**What is being asked**
Please copy each line below that contains the string "constructor".

**Records provided**
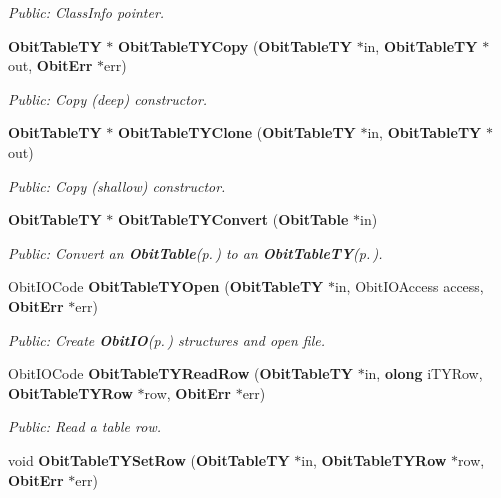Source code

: \begin{CompactItemize}
\begin{CompactList}\small\item\em Public: Class\-Info pointer. \item\end{CompactList}\item 
{\bf Obit\-Table\-TY} $\ast$ {\bf Obit\-Table\-TYCopy} ({\bf Obit\-Table\-TY} $\ast$in, {\bf Obit\-Table\-TY} $\ast$out, {\bf Obit\-Err} $\ast$err)
\begin{CompactList}\small\item\em Public: Copy (deep) constructor. \item\end{CompactList}\item 
{\bf Obit\-Table\-TY} $\ast$ {\bf Obit\-Table\-TYClone} ({\bf Obit\-Table\-TY} $\ast$in, {\bf Obit\-Table\-TY} $\ast$out)
\begin{CompactList}\small\item\em Public: Copy (shallow) constructor. \item\end{CompactList}\item 
{\bf Obit\-Table\-TY} $\ast$ {\bf Obit\-Table\-TYConvert} ({\bf Obit\-Table} $\ast$in)
\begin{CompactList}\small\item\em Public: Convert an {\bf Obit\-Table}{\rm (p.\,\pageref{structObitTable})} to an {\bf Obit\-Table\-TY}{\rm (p.\,\pageref{structObitTableTY})}. \item\end{CompactList}\item 
Obit\-IOCode {\bf Obit\-Table\-TYOpen} ({\bf Obit\-Table\-TY} $\ast$in, Obit\-IOAccess access, {\bf Obit\-Err} $\ast$err)
\begin{CompactList}\small\item\em Public: Create {\bf Obit\-IO}{\rm (p.\,\pageref{structObitIO})} structures and open file. \item\end{CompactList}\item 
Obit\-IOCode {\bf Obit\-Table\-TYRead\-Row} ({\bf Obit\-Table\-TY} $\ast$in, {\bf olong} i\-TYRow, {\bf Obit\-Table\-TYRow} $\ast$row, {\bf Obit\-Err} $\ast$err)
\begin{CompactList}\small\item\em Public: Read a table row. \item\end{CompactList}\item 
void {\bf Obit\-Table\-TYSet\-Row} ({\bf Obit\-Table\-TY} $\ast$in, {\bf Obit\-Table\-TYRow} $\ast$row, {\bf Obit\-Err} $\ast$err)

\end{CompactItemize}
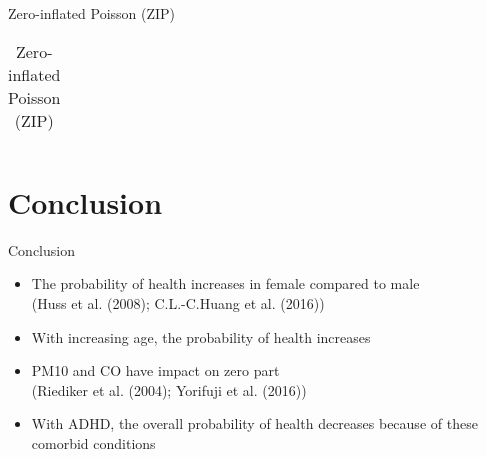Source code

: \documentclass[aspectratio=169,xcolor=dvipsnames]{beamer}
\begin{document}
\begin{frame}{Zero-inflated Poisson (ZIP)}
\begin{center}
\begin{table}[h!]
{\begin{tabular}{clcccc}
						\bottomrule
					\end{tabular}
				}
				\caption{Zero-inflated Poisson (ZIP)}
			\end{table}
		\end{center}
		
	\end{frame}
	

	
	
	\section{Conclusion}
	\begin{frame}{Conclusion}
		\begin{itemize}
			\item \justifying The probability of health increases in female compared to male\\
			(Huss et al. (2008); C.L.-C.Huang et al. (2016))
			\item \justifying With increasing age, the probability of health increases\\
			\item \justifying PM10 and CO have impact on zero part\\ (Riediker et al. (2004); Yorifuji et al. (2016))	\\
			\item \justifying With ADHD, the overall probability of health decreases because of these comorbid conditions
		\end{itemize}

		
	\end{frame}
	
\end{document}

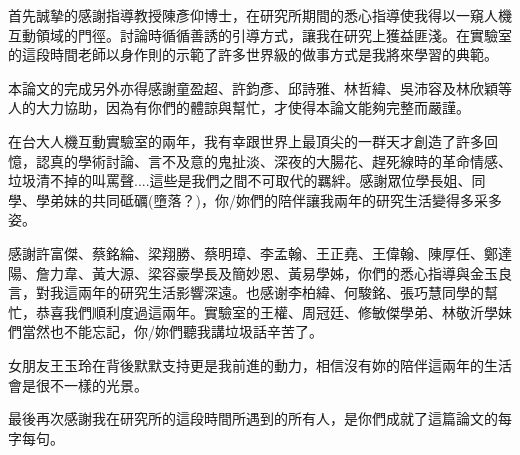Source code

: \begin{acknowledgementszh}
首先誠摯的感謝指導教授陳彥仰博士，在研究所期間的悉心指導使我得以一窺人機互動領域的門徑。討論時循循善誘的引導方式，讓我在研究上獲益匪淺。在實驗室的這段時間老師以身作則的示範了許多世界級的做事方式是我將來學習的典範。

本論文的完成另外亦得感謝童盈超、許鈞彥、邱詩雅、林哲緯、吳沛容及林欣穎等人的大力協助，因為有你們的體諒與幫忙，才使得本論文能夠完整而嚴謹。

在台大人機互動實驗室的兩年，我有幸跟世界上最頂尖的一群天才創造了許多回憶，認真的學術討論、言不及意的鬼扯淡、深夜的大腸花、趕死線時的革命情感、垃圾清不掉的叫罵聲....這些是我們之間不可取代的羈絆。感謝眾位學長姐、同學、學弟妹的共同砥礪(墮落？)，你/妳們的陪伴讓我兩年的研究生活變得多采多姿。

感謝許富傑、蔡銘綸、梁翔勝、蔡明璋、李孟翰、王正堯、王偉翰、陳厚任、鄭達陽、詹力韋、黃大源、梁容豪學長及簡妙恩、黃易學姊，你們的悉心指導與金玉良言，對我這兩年的研究生活影響深遠。也感谢李柏緯、何駿銘、張巧慧同學的幫忙，恭喜我們順利度過這兩年。實驗室的王權、周冠廷、修敏傑學弟、林敬沂學妹們當然也不能忘記，你/妳們聽我講垃圾話辛苦了。


女朋友王玉玲在背後默默支持更是我前進的動力，相信沒有妳的陪伴這兩年的生活會是很不一樣的光景。

最後再次感謝我在研究所的這段時間所遇到的所有人，是你們成就了這篇論文的每字每句。


\end{acknowledgementszh}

**Response area**
\begin{CompactList}\small\item\em Public: Copy (deep) constructor. \item\end{CompactList}\item 
\begin{CompactList}\small\item\em Public: Copy (shallow) constructor. \item\end{CompactList}\item 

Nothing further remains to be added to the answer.